Más interesante que el encuentro con los sansimonianos, fueron las sesiones con carpinteros, zapateros y tejedores de Dijon. Se reunió con ellos por separado, pues las asociaciones mutualistas del Compagnonnage eran muy celosas de su autonomía, reticentes a mezclarse con trabajadores de otra especialidad, prejuicio que Flora intentó quitarles de la cabeza sin mucho éxito. La mejor reunión fue la de los tejedores, una docena de hombres apiñados en un taller de las afueras, con quienes pasó varias horas, desde la caída de la tarde hasta la plena noche. Desvalidos, vestidos con simples blusas de jerga, zapatones gastados y algunos descalzos, la escucharon con interés, asintiendo a menudo, inmóviles. Flora vio que esas caras cansadas se ilusionaban oyéndola decir que, una vez formada en toda Francia, y más tarde en toda Europa, la Unión Obrera tendría tanta fuerza que gobiernos y parlamentos convertirían en ley el derecho al trabajo. Una ley que los defendería contra el desempleo, para siempre.

– Pero, en este derecho usted quiere incluir también a las mujeres -le reprochó uno de ellos, cuando abrió el turno de las preguntas.

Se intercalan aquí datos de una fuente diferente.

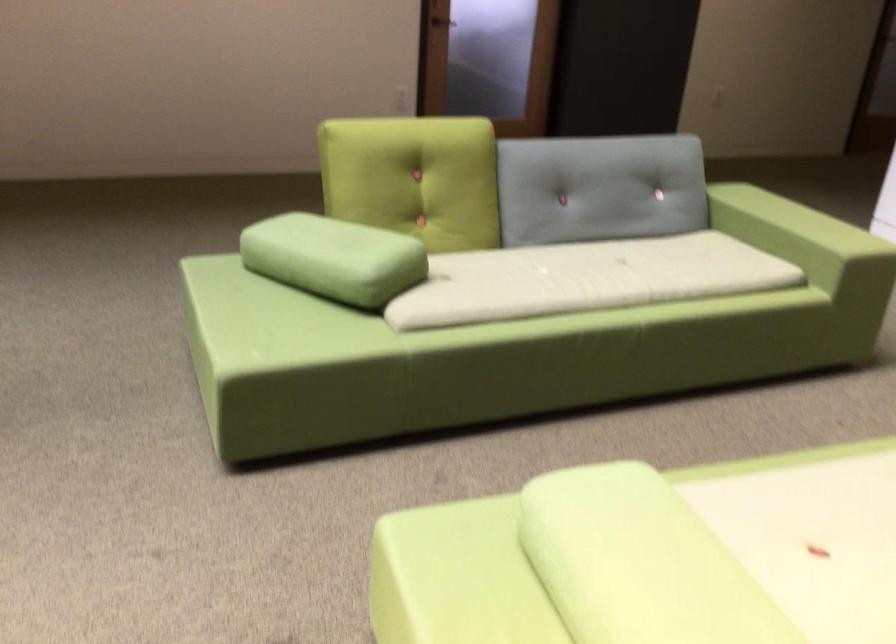
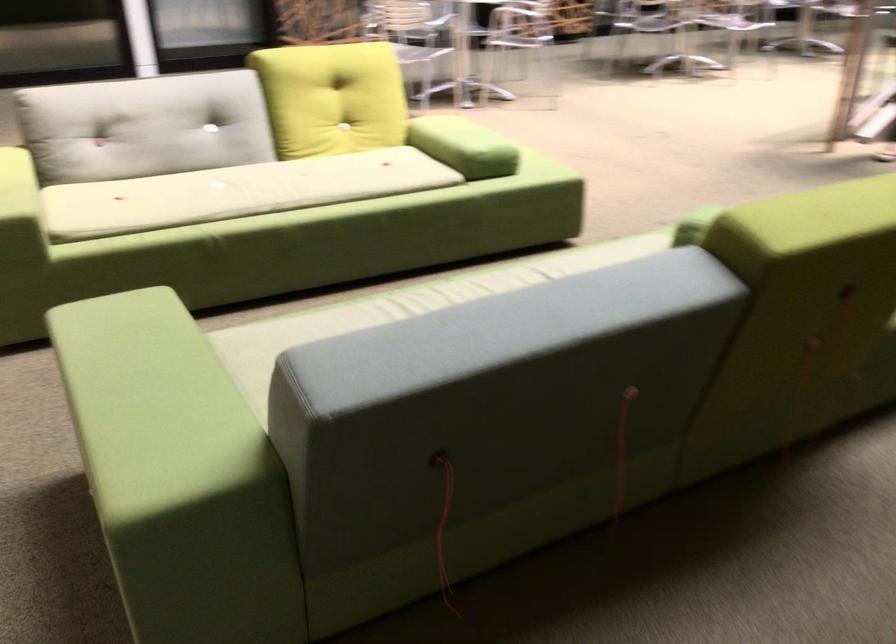
Question: I am providing you with two images of the same scene from different viewpoints. Please identify which objects are invisible in image2.

Choices:
 (A) sofa sitting surface
 (B) light green cushion
 (C) blue spatula handle
 (D) sofa armrest

Answer: (B)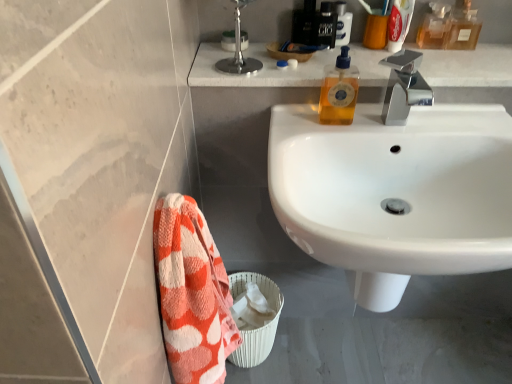
Where is `free space to the right of shiny black bottle at upper center, the 2th toiletry in the front-to-back sequence`? free space to the right of shiny black bottle at upper center, the 2th toiletry in the front-to-back sequence is located at coordinates (393, 56).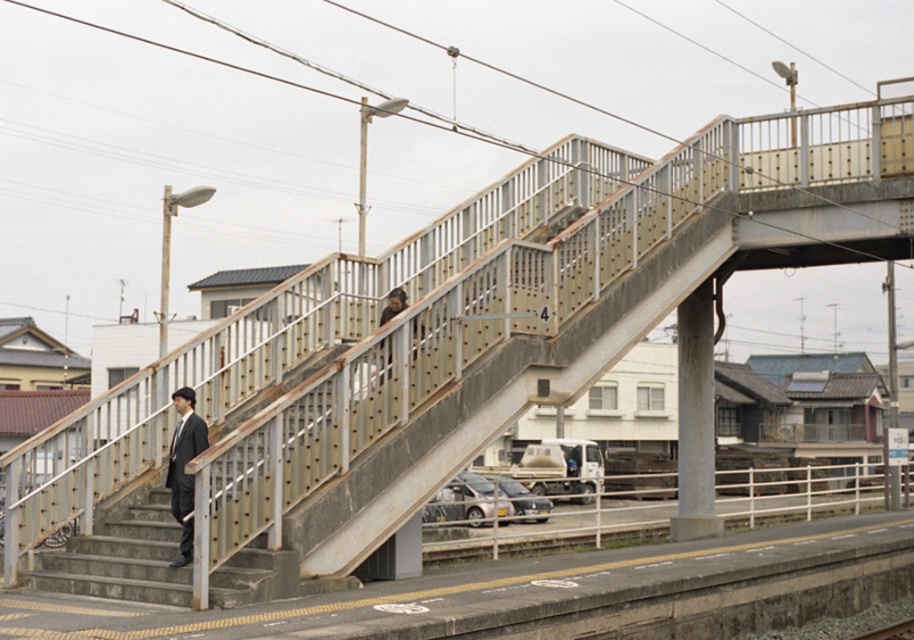
You are standing at the train station platform and want to know how far the point at coordinates (181,394) is from your current position. Can you determine the distance?

The point at coordinates (181,394) is 15.43 meters away from your current position.

You are a passenger at the train station. You need to reach the pedestrian overpass to catch your train. You are currently standing near the dark brown leather jacket at center. Which direction should you move to reach the rusty metal stairs at lower left?

The rusty metal stairs at lower left are to the left of the dark brown leather jacket at center, so you should move to the left to reach them.

You are standing on the train station platform and want to take a photo. There are two points you want to focus on, point [119,566] and point [384,316]. Which point should you focus on first to ensure it appears larger in your photo?

Point [119,566] is closer to the camera than point [384,316], so focusing on point [119,566] first will make it appear larger in the photo.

– ¿No comen las mujeres? ¿No se visten? ¿No necesitan también trabajar para vivir? -silabeó Flora, como recitando un poema.

No era fácil convencerlos. Temían que, si se extendía el derecho al trabajo a las mujeres, cundiría la desocupación, pues jamás habría empleo para tanta gente. Tampoco pudo persuadirlos de que se debía prohibir el trabajo en fábricas y talleres a niños menores de diez años, para que éstos pudieran ir a las escuelas a aprender a leer y escribir. Se asustaban, se encolerizaban, decían que con el pretexto de educar a los niños se reduciría el exiguo ingreso de las familias. Flora entendía sus miedos y dominaba su impaciencia. Trabajaban quince o más horas sobre veinticuatro, siete días por semana, y se los veía desnutridos, macilentos, enfermizos, envejecidos por esa vida animal. ¿Qué más podías pedirles, Florita? Salió del taller con la certeza de que este diálogo sería fructífero. Y, a pesar de la fatiga, a la mañana siguiente cumplió con su deber de hacer turismo.

La famosa Virgen Negra de Dijon, Nuestra Señora de la Buena Esperanza, le pareció un sapo feo, una escultura indigna de ocupar ese lugar de privilegio en el altar mayor de la catedral. Así se lo dijo a dos muchachas de la cofradía de la Virgen que adornaban al fetiche con túnicas y velos de seda, gasas y organdí, brazaletes y diademas.